Die Verleumdung hat den Zweck, regierungskonformen Ansichten ein Meinungsmonopol zu verschaffen. Wenn aber jemand „rechtsoffen“ sein soll, wenn er sich nicht aus Aktivitäten entfernt, an denen AfDler teilnehmen, dann wären alle Regierungsparteien rechtsoffen. Denn sie entfernen sich z.B. nicht aus Parlamenten, in denen die AfD Platz genommen hat. Die Linkspartei müsste als rechtsoffen gelten, weil sie zusammen mit AfD und FDP gegen das 4. Infektionsschutzgesetz und auch gegen seine Verlängerung bis zum 30. September 2021 gestimmt hat. Die CDU, aus der viele bekannte AfD-Mitglieder stammen, war viele Jahrzehnte nach 1945 noch offen für Berater und Mitglieder aus der NSDAP. Sie ist heute allein deswegen rechtsoffen, weil es in ihr starke Sympathien für Regierungsbündnisse mit der AfD in ostdeutschen Bundesländern gibt. Schließlich: Wären dann nicht auch Gewerkschaften rechtsoffen, wenn sie die Anwesenheit von AfD-Mitgliedern bei ihren Aktivitäten zulassen? Man muss sich mit einer Partei, die von Millionen Menschen gewählt wird, darunter von einem Viertel bis einem Drittel der Arbeiter, offensiv auseinandersetzen und sollte nicht die Flucht ergreifen. Genau daran mangelt es. Mit der weit verbreiteten Befürwortung von Lockdowns räumten gerade Linke der AfD das Feld. Diese konnte so als bedeutendste Partei der Kritik an völlig unverhältnismäßigen Einschränkungen der Grundrechte erscheinen.

Welche Möglichkeiten sehen Sie derzeit aus linker Perspektive, sich für die Lohnabhängigen und gegen die staatlichen Maßnahmen zu engagieren? Gibt es in Ihren Augen Organisationen, die gestärkt werden sollten, oder ist jetzt zunächst die Zeit der Aufklärung?

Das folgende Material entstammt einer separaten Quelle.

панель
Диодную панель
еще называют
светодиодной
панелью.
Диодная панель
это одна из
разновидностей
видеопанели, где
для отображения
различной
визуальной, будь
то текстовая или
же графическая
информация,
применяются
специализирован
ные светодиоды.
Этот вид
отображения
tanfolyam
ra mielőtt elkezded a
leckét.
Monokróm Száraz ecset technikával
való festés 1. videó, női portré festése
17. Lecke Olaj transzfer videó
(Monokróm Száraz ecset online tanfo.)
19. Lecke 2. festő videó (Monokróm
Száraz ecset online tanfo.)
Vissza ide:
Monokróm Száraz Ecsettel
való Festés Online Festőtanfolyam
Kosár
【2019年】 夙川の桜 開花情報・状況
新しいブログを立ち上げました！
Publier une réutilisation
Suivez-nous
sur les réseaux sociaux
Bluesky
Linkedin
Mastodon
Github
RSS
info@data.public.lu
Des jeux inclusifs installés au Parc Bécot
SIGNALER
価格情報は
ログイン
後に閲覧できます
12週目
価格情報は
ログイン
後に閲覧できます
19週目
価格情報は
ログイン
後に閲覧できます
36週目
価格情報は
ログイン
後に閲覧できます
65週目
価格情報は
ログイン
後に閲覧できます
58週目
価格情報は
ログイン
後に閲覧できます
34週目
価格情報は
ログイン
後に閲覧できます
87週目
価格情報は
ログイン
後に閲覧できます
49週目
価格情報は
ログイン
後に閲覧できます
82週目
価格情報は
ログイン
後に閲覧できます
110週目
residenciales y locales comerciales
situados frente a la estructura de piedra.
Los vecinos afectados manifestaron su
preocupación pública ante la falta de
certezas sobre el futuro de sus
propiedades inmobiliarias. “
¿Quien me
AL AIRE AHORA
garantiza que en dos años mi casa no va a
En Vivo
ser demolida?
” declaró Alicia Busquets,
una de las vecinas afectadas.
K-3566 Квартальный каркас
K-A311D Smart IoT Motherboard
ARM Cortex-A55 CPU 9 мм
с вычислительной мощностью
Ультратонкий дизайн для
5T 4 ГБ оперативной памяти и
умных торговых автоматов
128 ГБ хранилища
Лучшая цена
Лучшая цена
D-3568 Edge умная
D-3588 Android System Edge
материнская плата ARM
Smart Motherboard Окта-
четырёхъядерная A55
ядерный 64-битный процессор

Die Lockdown-Maßnahmen haben zu einer massiven Vereinzelung beigetragen. Persönliche Kontakte und Versammlungen sollten möglichst nur noch unpersönlich und online im virtuellen Raum stattfinden. Der regierungsseitige, mediale und private Druck auf Lockdown-Gegner ist immens. Von daher waren wir schon zufrieden, dass wir, obwohl sich privat zu treffen illegal war, unsere beiden Broschüren gemeinsam erarbeiten konnten. Wir haben Kontakt zu anderen bekommen, die ebenso vereinzelt bzw. nur schwach vernetzt sind wie wir, haben aber keine Ressourcen, zu einer größeren Versammlung mit Gleichgesinnten aufzurufen. Parteien bzw. überhaupt Organisationen, die unseren Standpunkt teilen, sehen wir zurzeit nicht. Bestrebungen, die nicht vergessen haben, dass kapitalistische Gesellschaften keine solidarischen Gesellschaften sein können, sind dünn gesät. Also bemühen wir uns vorrangig um eine sachlich fundierte Analyse der tatsächlichen Verhältnisse.